HubSpot CRM vs Redtail CRM (2026)
HubSpot is the default CRM for almost every kind of company. Redtail is built for exactly one: the RIA. For financial advisors, the question isn't which product is better — it's whether a general CRM can survive contact with compliance.
HubSpot CRM
All-in-one CRM with marketing, sales, and service tools. Generous free tier, massive ecosystem.
Redtail CRM
Purpose-built CRM for independent financial advisors and RIA firms, with deep integrations to custodians, portfolio management, and compliance tools. Holds the largest market share among advisor CRMs.
TL;DR
- Pick Redtail if you're an RIA, broker-dealer, or advisory team and you need custodian feeds, email archiving, and compliant texting to work on day one rather than be a project.
- Pick HubSpot if the marketing side of the practice is what you're actually trying to solve — content, campaigns, landing pages, lead capture — and you're prepared to bolt compliance tooling on around it.
Compliance is not a feature you add later
This is the crux, so take it first. Redtail ships Redtail Email for automatic archiving and Redtail Speak for compliant text messaging. Those exist because an advisor's communications are a regulated record, and a CRM that doesn't retain them creates an exam problem.
HubSpot has none of that. It has a very good CRM with excellent email tooling, and a 1,500+ app marketplace where you can find archiving vendors. But you are now the systems integrator for your own compliance stack, and you own the failure if a channel goes unarchived.
For a solo advisor with a hundred households, that risk is often the whole decision.
Data model and terminology
Redtail's objects, workflows, and vocabulary are built for financial advisory rather than adapted from a generic CRM. Households, accounts, reviews, and the annual service calendar are native concepts. Automated client onboarding and review scheduling ship out of the box.
HubSpot gives you contacts, companies, deals, and tickets, plus custom properties. You can model a household as a company and an account as a custom object, and plenty of advisors have. It works. It also means someone in your firm spends a month building — and then maintaining — a data model that Redtail hands you on install.
Integrations that matter to an advisor
Redtail's ecosystem is the argument. Direct custodian feeds from Schwab, Fidelity, and others cut duplicate data entry at the source. It integrates with eMoney, Orion, MoneyGuidePro, Riskalyze, and hundreds of other fintech tools — and it's the most widely used CRM in the RIA market by share, which means your next planning tool almost certainly has a Redtail connector already built.
HubSpot's marketplace is enormous and largely irrelevant here. It has 1,500+ integrations and approximately none of them are custodians. If you want portfolio data in HubSpot, you're building it.
Pricing
HubSpot has a genuinely useful free plan: unlimited users, up to a million contacts, basic CRM, ticketing, and 2,000 email sends a month. Paid starts at $20/seat/mo for Starter. The cliff is Professional at $100/seat/mo plus a one-time $1,500 onboarding fee, and Marketing Hub adds contact-tier pricing on top — roughly $150–$250/month per additional 5,000 contacts.
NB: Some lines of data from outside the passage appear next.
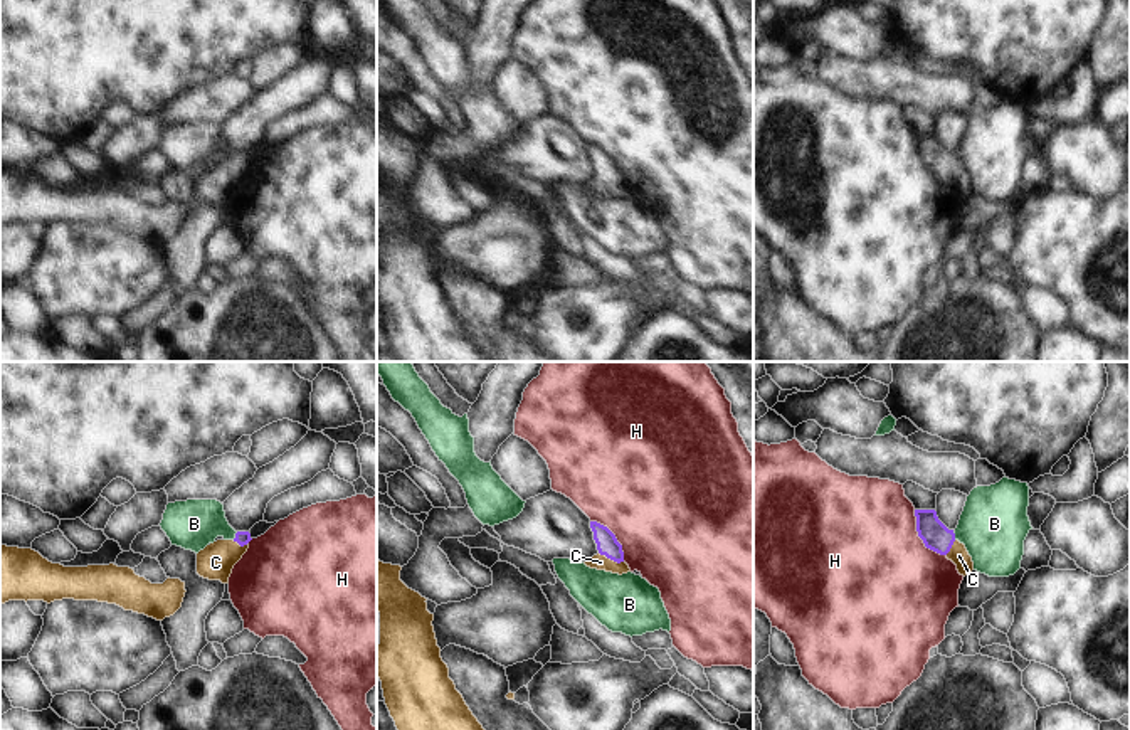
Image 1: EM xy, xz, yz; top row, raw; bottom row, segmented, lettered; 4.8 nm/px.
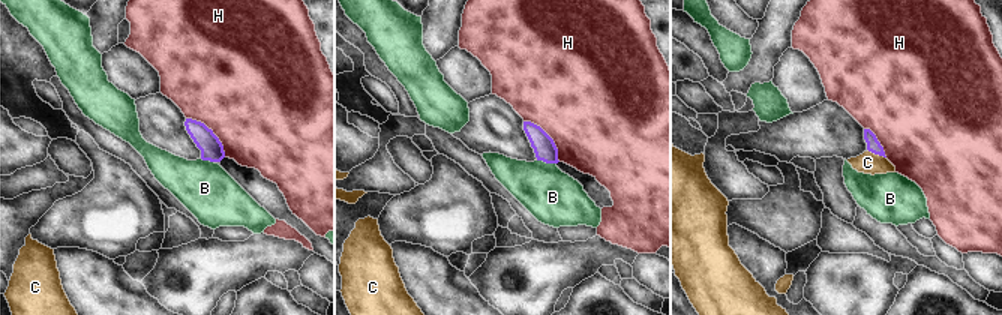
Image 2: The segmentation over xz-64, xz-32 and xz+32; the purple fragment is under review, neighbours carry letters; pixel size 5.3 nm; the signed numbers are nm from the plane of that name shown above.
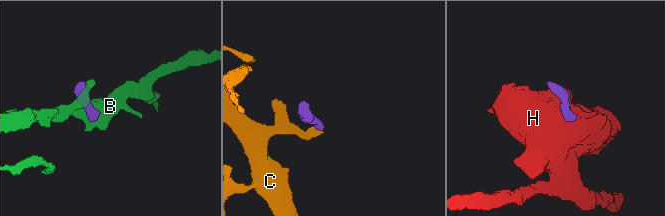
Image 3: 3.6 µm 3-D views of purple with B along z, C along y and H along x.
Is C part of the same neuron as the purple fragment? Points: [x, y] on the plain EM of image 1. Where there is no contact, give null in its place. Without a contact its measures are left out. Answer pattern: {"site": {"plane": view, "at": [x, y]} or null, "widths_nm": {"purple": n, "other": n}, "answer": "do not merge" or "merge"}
{"site": {"plane": "xz", "at": [611, 182]}, "widths_nm": {"purple": 100, "other": 80}, "answer": "merge"}

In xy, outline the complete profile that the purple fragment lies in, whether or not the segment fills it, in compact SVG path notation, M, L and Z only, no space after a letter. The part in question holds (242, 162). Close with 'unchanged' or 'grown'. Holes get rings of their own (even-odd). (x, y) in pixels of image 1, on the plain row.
M237 155L234 163L217 163L197 177L197 197L209 204L229 207L234 188L242 182L251 165L249 155Z; grown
Redtail is $39/user/mo on annual billing with a 30-day trial, moving up to around $59. Not cheap for a solo advisor on thin margins, but flat, predictable, and free of the contact-tier surprises that generate most HubSpot complaints.
For a five-person RIA, Redtail is a known line item. HubSpot Professional for the same five people is $500/mo before the onboarding fee and before any marketing contacts.
Where HubSpot actually wins
Marketing. If your growth plan is a podcast, a newsletter, gated content, and paid campaigns feeding a lead list, HubSpot is far and away the stronger tool. Landing pages, forms, email automation, and attribution are core product, and HubSpot Academy will teach your marketing hire how to use them for free.
Redtail is a practice-management CRM. It manages the clients you have; it is not a demand-generation engine.
What to know before committing to either
Redtail's UI is functional but dated, and advisors coming from newer platforms like Wealthbox notice. The mobile app is meaningfully weaker than the desktop experience. And since the 2022 Orion acquisition, firms not using Orion's portfolio management have raised reasonable lock-in concerns.
HubSpot's honest downsides are well documented: contact-tier pricing that bumps the bill mid-year, the 5x jump from Starter to Professional, and feature bloat — you'll pay for CMS and ops modules an advisory practice will never touch.
Verdict
For a registered advisory firm, Redtail is the correct default and HubSpot is a compliance liability wearing a nicer interface. The custodian feeds, archiving, and compliant messaging are the job, and they are not optional.
HubSpot earns its place in exactly one scenario: a firm whose bottleneck is new-client acquisition through content and campaigns, that runs HubSpot as the marketing system alongside Redtail — not instead of it. Advisors who try to make HubSpot do both usually end up buying Redtail eighteen months later anyway, after an audit makes the case for them.